_DATA FOR ANALYSIS_
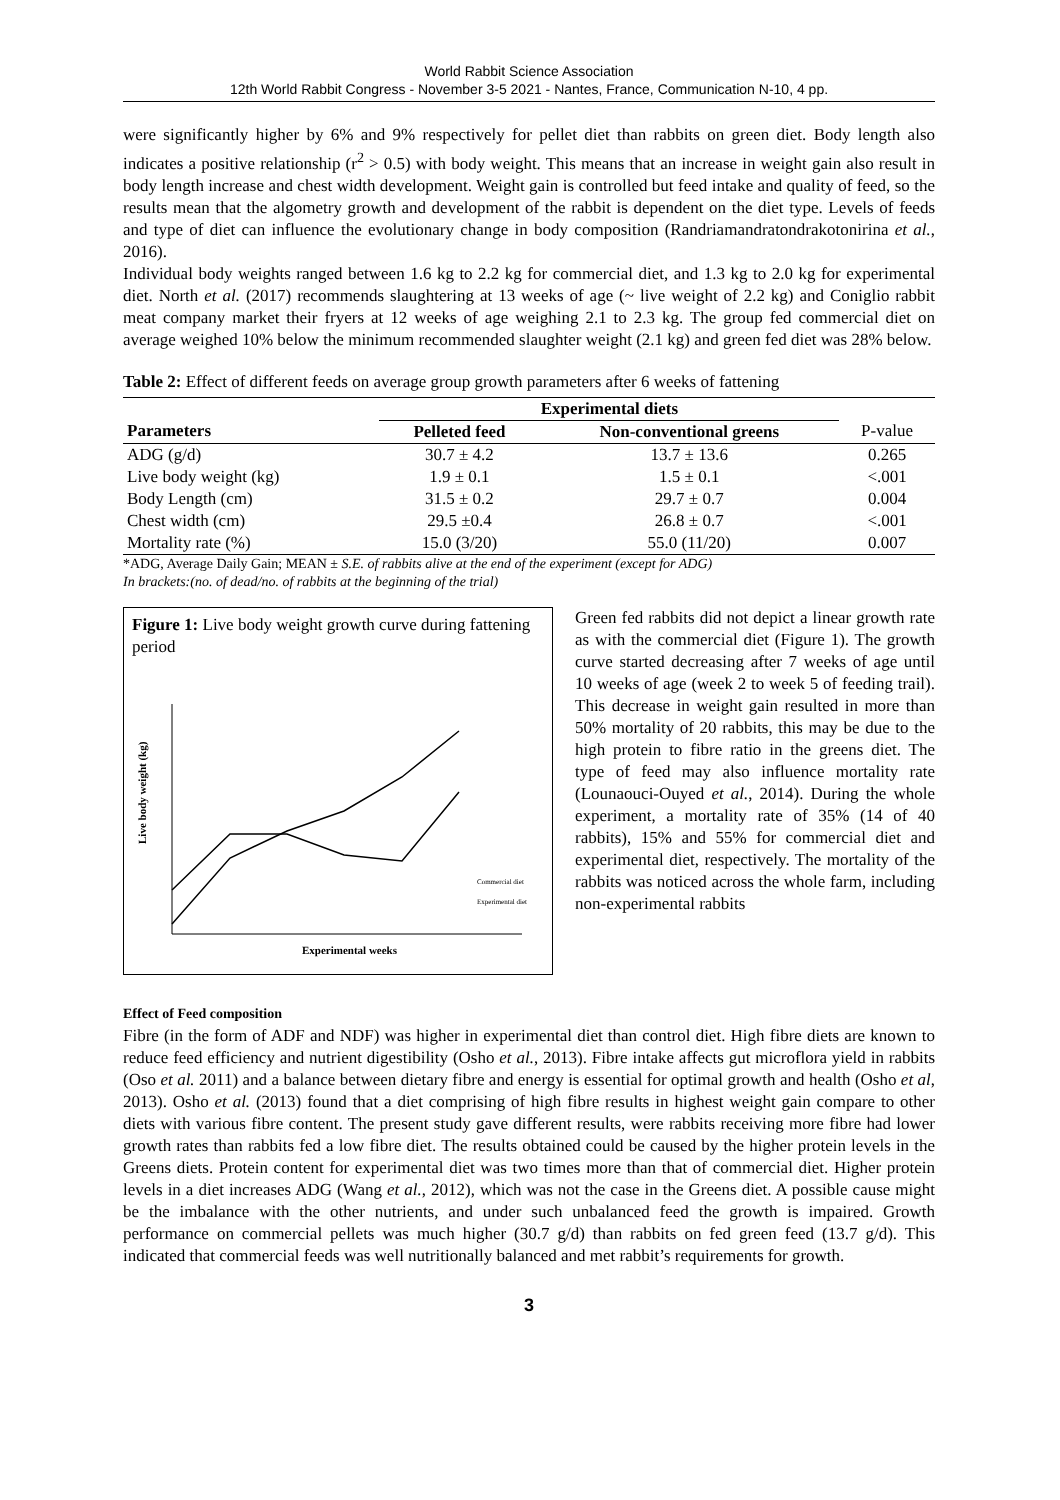World Rabbit Science Association
12th World Rabbit Congress - November 3-5 2021 - Nantes, France, Communication N-10, 4 pp.
were significantly higher by 6% and 9% respectively for pellet diet than rabbits on green diet. Body length also indicates a positive relationship (r<sup>2</sup> > 0.5) with body weight. This means that an increase in weight gain also result in body length increase and chest width development. Weight gain is controlled but feed intake and quality of feed, so the results mean that the algometry growth and development of the rabbit is dependent on the diet type. Levels of feeds and type of diet can influence the evolutionary change in body composition (Randriamandratondrakotonirina et al., 2016).
Individual body weights ranged between 1.6 kg to 2.2 kg for commercial diet, and 1.3 kg to 2.0 kg for experimental diet. North et al. (2017) recommends slaughtering at 13 weeks of age (~ live weight of 2.2 kg) and Coniglio rabbit meat company market their fryers at 12 weeks of age weighing 2.1 to 2.3 kg. The group fed commercial diet on average weighed 10% below the minimum recommended slaughter weight (2.1 kg) and green fed diet was 28% below.
Table 2: Effect of different feeds on average group growth parameters after 6 weeks of fattening
| | Experimental diets | | |
| --- | --- | --- | --- |
| Parameters | Pelleted feed | Non-conventional greens | P-value |
| ADG (g/d) | 30.7 ± 4.2 | 13.7 ± 13.6 | 0.265 |
| Live body weight (kg) | 1.9 ± 0.1 | 1.5 ± 0.1 | <.001 |
| Body Length (cm) | 31.5 ± 0.2 | 29.7 ± 0.7 | 0.004 |
| Chest width (cm) | 29.5 ±0.4 | 26.8 ± 0.7 | <.001 |
| Mortality rate (%) | 15.0 (3/20) | 55.0 (11/20) | 0.007 |
*ADG, Average Daily Gain; MEAN ± S.E. of rabbits alive at the end of the experiment (except for ADG)
In brackets:(no. of dead/no. of rabbits at the beginning of the trial)
Figure 1: Live body weight growth curve during fattening period
Live body weight (kg)
Experimental weeks
Commercial diet
Experimental diet
Green fed rabbits did not depict a linear growth rate as with the commercial diet (Figure 1). The growth curve started decreasing after 7 weeks of age until 10 weeks of age (week 2 to week 5 of feeding trail). This decrease in weight gain resulted in more than 50% mortality of 20 rabbits, this may be due to the high protein to fibre ratio in the greens diet. The type of feed may also influence mortality rate (Lounaouci-Ouyed et al., 2014). During the whole experiment, a mortality rate of 35% (14 of 40 rabbits), 15% and 55% for commercial diet and experimental diet, respectively. The mortality of the rabbits was noticed across the whole farm, including non-experimental rabbits
Effect of Feed composition
Fibre (in the form of ADF and NDF) was higher in experimental diet than control diet. High fibre diets are known to reduce feed efficiency and nutrient digestibility (Osho et al., 2013). Fibre intake affects gut microflora yield in rabbits (Oso et al. 2011) and a balance between dietary fibre and energy is essential for optimal growth and health (Osho et al, 2013). Osho et al. (2013) found that a diet comprising of high fibre results in highest weight gain compare to other diets with various fibre content. The present study gave different results, were rabbits receiving more fibre had lower growth rates than rabbits fed a low fibre diet. The results obtained could be caused by the higher protein levels in the Greens diets. Protein content for experimental diet was two times more than that of commercial diet. Higher protein levels in a diet increases ADG (Wang et al., 2012), which was not the case in the Greens diet. A possible cause might be the imbalance with the other nutrients, and under such unbalanced feed the growth is impaired. Growth performance on commercial pellets was much higher (30.7 g/d) than rabbits on fed green feed (13.7 g/d). This indicated that commercial feeds was well nutritionally balanced and met rabbit’s requirements for growth.
3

_DESCRIPTION OF THE TASK_
Quote the data exactly, leaving every image out of the copy.

_ANSWER FOR THE TASK_
World Rabbit Science Association
12th World Rabbit Congress - November 3-5 2021 - Nantes, France, Communication N-10, 4 pp.
were significantly higher by 6% and 9% respectively for pellet diet than rabbits on green diet. Body length also indicates a positive relationship (r<sup>2</sup> > 0.5) with body weight. This means that an increase in weight gain also result in body length increase and chest width development. Weight gain is controlled but feed intake and quality of feed, so the results mean that the algometry growth and development of the rabbit is dependent on the diet type. Levels of feeds and type of diet can influence the evolutionary change in body composition (Randriamandratondrakotonirina et al., 2016).
Individual body weights ranged between 1.6 kg to 2.2 kg for commercial diet, and 1.3 kg to 2.0 kg for experimental diet. North et al. (2017) recommends slaughtering at 13 weeks of age (~ live weight of 2.2 kg) and Coniglio rabbit meat company market their fryers at 12 weeks of age weighing 2.1 to 2.3 kg. The group fed commercial diet on average weighed 10% below the minimum recommended slaughter weight (2.1 kg) and green fed diet was 28% below.
Table 2: Effect of different feeds on average group growth parameters after 6 weeks of fattening
| | Experimental diets | | |
| --- | --- | --- | --- |
| Parameters | Pelleted feed | Non-conventional greens | P-value |
| ADG (g/d) | 30.7 ± 4.2 | 13.7 ± 13.6 | 0.265 |
| Live body weight (kg) | 1.9 ± 0.1 | 1.5 ± 0.1 | <.001 |
| Body Length (cm) | 31.5 ± 0.2 | 29.7 ± 0.7 | 0.004 |
| Chest width (cm) | 29.5 ±0.4 | 26.8 ± 0.7 | <.001 |
| Mortality rate (%) | 15.0 (3/20) | 55.0 (11/20) | 0.007 |
*ADG, Average Daily Gain; MEAN ± S.E. of rabbits alive at the end of the experiment (except for ADG)
In brackets:(no. of dead/no. of rabbits at the beginning of the trial)
Figure 1: Live body weight growth curve during fattening period
Live body weight (kg)
Experimental weeks
Commercial diet
Experimental diet
Green fed rabbits did not depict a linear growth rate as with the commercial diet (Figure 1). The growth curve started decreasing after 7 weeks of age until 10 weeks of age (week 2 to week 5 of feeding trail). This decrease in weight gain resulted in more than 50% mortality of 20 rabbits, this may be due to the high protein to fibre ratio in the greens diet. The type of feed may also influence mortality rate (Lounaouci-Ouyed et al., 2014). During the whole experiment, a mortality rate of 35% (14 of 40 rabbits), 15% and 55% for commercial diet and experimental diet, respectively. The mortality of the rabbits was noticed across the whole farm, including non-experimental rabbits
Effect of Feed composition
Fibre (in the form of ADF and NDF) was higher in experimental diet than control diet. High fibre diets are known to reduce feed efficiency and nutrient digestibility (Osho et al., 2013). Fibre intake affects gut microflora yield in rabbits (Oso et al. 2011) and a balance between dietary fibre and energy is essential for optimal growth and health (Osho et al, 2013). Osho et al. (2013) found that a diet comprising of high fibre results in highest weight gain compare to other diets with various fibre content. The present study gave different results, were rabbits receiving more fibre had lower growth rates than rabbits fed a low fibre diet. The results obtained could be caused by the higher protein levels in the Greens diets. Protein content for experimental diet was two times more than that of commercial diet. Higher protein levels in a diet increases ADG (Wang et al., 2012), which was not the case in the Greens diet. A possible cause might be the imbalance with the other nutrients, and under such unbalanced feed the growth is impaired. Growth performance on commercial pellets was much higher (30.7 g/d) than rabbits on fed green feed (13.7 g/d). This indicated that commercial feeds was well nutritionally balanced and met rabbit’s requirements for growth.
3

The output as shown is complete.